On that score, Len Barnett is a bit of a let-down. The cover looks distinctly like a Christian book from the early-Seventies, and you won't be surprised to find a Foreword contributed by Edward H Patey, the Dean of Liverpool or by the fact that Barnett was a Methodist minister. The text may not be overtly religious, but that's clearly the tone, with a strong vein of moralizing on notions of 'going too far' and 'the ideal of chastity before marriage'. All a bit dull, I'm afraid, and looking very much like a rearguard action for a book written in 1967.
Robert Chartham, on the other hand, was part of the why-can't-we-just-be-open-and-honest school of sex publishing in the Seventies, firmly in the Forum camp, and he knocked out half-a-dozen of these books, exploring technique and dispensing advice on mechanics and positions. Some of the comment is curious - 'I am quite convinced that you cannot hope to get the best out of love-play unless both of you are completely naked,' he insists (p.107), which would seem to leave rubber fetishists up a gum tree - but generally it's harmless, if unexciting. The most noticeable feature is his insistence on referring to the female half of a couple as 'the wife'.
The Hegelers were precisely the kind of couple that the 'Forum-minded' (as the expression went) used to look enviously at across the North Sea. They were so refreshingly frank and out-spoken and all that. They were also curiously translated: a picture of a nightie-clad woman beating a man is captioned: 'Many people have fantasies like this which they would never dream of realizing in practice. Many people, yes!' I have chosen not to reproduce that illustration, however, because its companion piece features such a wonderful Desperate Dan figure that I couldn't help but share; here 'tis:
Doctor C was much less celebrated, but he's hugely more entertaining (assuming it's a real person). He's full of chatty tales about how young people are deluding themselves if they think they've just invented sex - why, he had sex many years ago, and he knows all about it.
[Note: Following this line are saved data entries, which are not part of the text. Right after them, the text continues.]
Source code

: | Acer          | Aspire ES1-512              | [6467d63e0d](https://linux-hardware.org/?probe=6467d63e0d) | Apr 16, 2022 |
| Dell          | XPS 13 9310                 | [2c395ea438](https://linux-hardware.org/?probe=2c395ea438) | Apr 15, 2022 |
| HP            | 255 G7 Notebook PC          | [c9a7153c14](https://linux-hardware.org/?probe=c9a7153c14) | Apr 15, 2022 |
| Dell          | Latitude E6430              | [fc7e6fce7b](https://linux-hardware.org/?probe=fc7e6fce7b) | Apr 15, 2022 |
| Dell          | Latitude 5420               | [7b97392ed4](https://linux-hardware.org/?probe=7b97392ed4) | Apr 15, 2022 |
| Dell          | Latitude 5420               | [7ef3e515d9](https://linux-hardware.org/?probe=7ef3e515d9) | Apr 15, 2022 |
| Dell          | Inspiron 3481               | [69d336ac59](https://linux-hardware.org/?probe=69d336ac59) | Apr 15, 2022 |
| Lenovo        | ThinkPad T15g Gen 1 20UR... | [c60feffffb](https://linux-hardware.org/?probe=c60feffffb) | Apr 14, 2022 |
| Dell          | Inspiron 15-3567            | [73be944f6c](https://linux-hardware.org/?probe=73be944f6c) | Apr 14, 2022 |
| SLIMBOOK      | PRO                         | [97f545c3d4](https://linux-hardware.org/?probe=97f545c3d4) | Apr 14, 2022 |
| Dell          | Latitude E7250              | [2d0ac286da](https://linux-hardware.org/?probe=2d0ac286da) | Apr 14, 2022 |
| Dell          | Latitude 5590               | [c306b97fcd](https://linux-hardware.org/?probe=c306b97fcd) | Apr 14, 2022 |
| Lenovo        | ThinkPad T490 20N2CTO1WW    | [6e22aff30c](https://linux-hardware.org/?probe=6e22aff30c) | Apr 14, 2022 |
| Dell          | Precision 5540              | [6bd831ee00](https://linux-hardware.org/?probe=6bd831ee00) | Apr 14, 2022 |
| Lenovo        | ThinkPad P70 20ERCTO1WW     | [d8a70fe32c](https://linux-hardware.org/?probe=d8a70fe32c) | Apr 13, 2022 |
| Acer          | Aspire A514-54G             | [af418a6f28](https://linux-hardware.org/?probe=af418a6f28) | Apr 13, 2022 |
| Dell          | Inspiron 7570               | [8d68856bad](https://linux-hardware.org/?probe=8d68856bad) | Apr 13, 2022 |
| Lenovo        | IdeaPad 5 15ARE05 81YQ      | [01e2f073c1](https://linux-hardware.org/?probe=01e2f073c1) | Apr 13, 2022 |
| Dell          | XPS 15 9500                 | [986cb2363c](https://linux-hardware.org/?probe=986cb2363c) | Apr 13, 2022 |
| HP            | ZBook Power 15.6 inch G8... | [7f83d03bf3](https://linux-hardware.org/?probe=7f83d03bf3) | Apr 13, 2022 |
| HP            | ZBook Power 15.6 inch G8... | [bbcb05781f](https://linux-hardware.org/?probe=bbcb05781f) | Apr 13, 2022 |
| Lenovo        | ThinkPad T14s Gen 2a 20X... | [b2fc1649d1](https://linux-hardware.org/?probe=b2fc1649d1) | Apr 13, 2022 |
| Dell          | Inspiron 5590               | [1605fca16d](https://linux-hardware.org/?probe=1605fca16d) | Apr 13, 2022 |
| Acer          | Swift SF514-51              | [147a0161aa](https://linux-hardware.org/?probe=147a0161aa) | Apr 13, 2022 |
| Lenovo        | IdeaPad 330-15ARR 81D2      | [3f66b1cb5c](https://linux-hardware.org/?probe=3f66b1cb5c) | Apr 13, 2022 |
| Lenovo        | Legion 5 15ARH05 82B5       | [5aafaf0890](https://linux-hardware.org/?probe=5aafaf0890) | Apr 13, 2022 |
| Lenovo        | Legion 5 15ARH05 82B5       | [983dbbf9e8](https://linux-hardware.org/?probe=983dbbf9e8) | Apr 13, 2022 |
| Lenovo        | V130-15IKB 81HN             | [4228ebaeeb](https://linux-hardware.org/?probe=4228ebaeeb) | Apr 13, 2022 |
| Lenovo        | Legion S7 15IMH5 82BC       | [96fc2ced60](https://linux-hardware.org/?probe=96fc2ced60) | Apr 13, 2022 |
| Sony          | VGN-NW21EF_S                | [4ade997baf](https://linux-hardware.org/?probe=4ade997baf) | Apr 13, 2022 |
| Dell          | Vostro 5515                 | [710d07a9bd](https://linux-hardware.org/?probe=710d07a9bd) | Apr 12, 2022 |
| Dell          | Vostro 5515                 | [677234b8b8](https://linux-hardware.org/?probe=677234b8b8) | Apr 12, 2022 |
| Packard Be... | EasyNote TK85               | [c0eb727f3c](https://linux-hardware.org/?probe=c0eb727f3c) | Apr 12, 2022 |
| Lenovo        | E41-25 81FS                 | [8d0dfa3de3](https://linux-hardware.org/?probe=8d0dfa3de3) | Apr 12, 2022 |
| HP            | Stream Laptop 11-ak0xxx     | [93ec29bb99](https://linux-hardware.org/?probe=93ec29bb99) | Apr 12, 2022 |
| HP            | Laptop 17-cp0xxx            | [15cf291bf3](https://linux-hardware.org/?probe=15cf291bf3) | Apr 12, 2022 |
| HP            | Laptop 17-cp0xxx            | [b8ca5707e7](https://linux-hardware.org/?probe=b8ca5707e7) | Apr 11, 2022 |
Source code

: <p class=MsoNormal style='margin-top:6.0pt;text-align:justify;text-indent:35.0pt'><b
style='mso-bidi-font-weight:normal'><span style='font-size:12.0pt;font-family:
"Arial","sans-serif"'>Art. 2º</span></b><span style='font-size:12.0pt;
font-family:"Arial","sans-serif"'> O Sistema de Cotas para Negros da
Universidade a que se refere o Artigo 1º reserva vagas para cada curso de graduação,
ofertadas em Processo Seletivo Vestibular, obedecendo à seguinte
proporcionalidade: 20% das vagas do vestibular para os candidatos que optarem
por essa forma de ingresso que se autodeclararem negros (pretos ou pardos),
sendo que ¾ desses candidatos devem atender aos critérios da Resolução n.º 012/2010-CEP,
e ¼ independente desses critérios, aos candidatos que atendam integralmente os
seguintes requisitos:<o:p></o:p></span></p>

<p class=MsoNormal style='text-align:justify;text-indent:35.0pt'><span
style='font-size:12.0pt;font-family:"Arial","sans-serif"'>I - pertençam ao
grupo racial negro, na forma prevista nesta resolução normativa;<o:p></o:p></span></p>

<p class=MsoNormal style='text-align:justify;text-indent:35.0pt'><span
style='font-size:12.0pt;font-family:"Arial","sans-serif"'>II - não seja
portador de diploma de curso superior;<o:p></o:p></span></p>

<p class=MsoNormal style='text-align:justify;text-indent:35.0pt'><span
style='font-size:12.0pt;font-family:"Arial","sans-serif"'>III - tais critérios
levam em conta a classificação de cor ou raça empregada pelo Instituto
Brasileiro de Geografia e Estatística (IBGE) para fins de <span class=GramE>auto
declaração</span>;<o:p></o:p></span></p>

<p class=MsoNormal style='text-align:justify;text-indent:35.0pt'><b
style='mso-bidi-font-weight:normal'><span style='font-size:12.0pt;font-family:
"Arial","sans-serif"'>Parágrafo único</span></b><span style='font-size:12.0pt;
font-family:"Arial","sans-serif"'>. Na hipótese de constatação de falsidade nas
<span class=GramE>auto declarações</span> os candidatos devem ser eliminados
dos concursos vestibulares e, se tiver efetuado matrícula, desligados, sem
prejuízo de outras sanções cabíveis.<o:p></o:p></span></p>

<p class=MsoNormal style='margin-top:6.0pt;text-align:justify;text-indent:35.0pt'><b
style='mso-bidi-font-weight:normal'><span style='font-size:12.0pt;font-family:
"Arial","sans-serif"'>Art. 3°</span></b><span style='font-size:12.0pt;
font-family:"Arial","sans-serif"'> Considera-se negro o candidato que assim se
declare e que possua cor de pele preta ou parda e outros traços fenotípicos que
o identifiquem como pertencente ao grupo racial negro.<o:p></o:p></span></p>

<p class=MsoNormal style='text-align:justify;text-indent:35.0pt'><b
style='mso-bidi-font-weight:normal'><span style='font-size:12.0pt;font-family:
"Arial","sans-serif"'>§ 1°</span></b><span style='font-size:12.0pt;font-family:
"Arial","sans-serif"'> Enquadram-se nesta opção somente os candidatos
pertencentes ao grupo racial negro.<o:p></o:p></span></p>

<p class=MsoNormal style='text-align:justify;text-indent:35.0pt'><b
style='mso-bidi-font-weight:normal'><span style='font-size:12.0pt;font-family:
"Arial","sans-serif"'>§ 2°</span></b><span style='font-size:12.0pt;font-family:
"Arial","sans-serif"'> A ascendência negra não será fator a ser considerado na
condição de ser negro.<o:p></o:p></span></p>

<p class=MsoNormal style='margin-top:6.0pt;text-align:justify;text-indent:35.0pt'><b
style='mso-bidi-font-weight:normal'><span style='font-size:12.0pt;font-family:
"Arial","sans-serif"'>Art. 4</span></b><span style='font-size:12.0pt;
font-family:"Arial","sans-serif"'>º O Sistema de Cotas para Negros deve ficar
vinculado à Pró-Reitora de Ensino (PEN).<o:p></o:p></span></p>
He wants to share some of the wisdom he's accumulated over a long and happy love-life:
There is a little bit of Walter Mitty in all of us. We all have our hopes and our ideals and our standards, and it doesn't do any harm if now and again we indulge ourselves in a small pretence that we are St George rescuing the damsel, Abraham Lincoln at Gettysburg, a jumbo-jet pilot, Richard Nixon or Ted Heath. (pp.115-116)
You'll notice that, despite the title of the book, this curious list of fantasy figures is gender-specific. Hey, this was the Seventies.
Treat Yourself To Sex is subtitled 'A Penguin Handbook' - an unfortunate choice of words, but one that accurately encapsulates the tedium that it contains.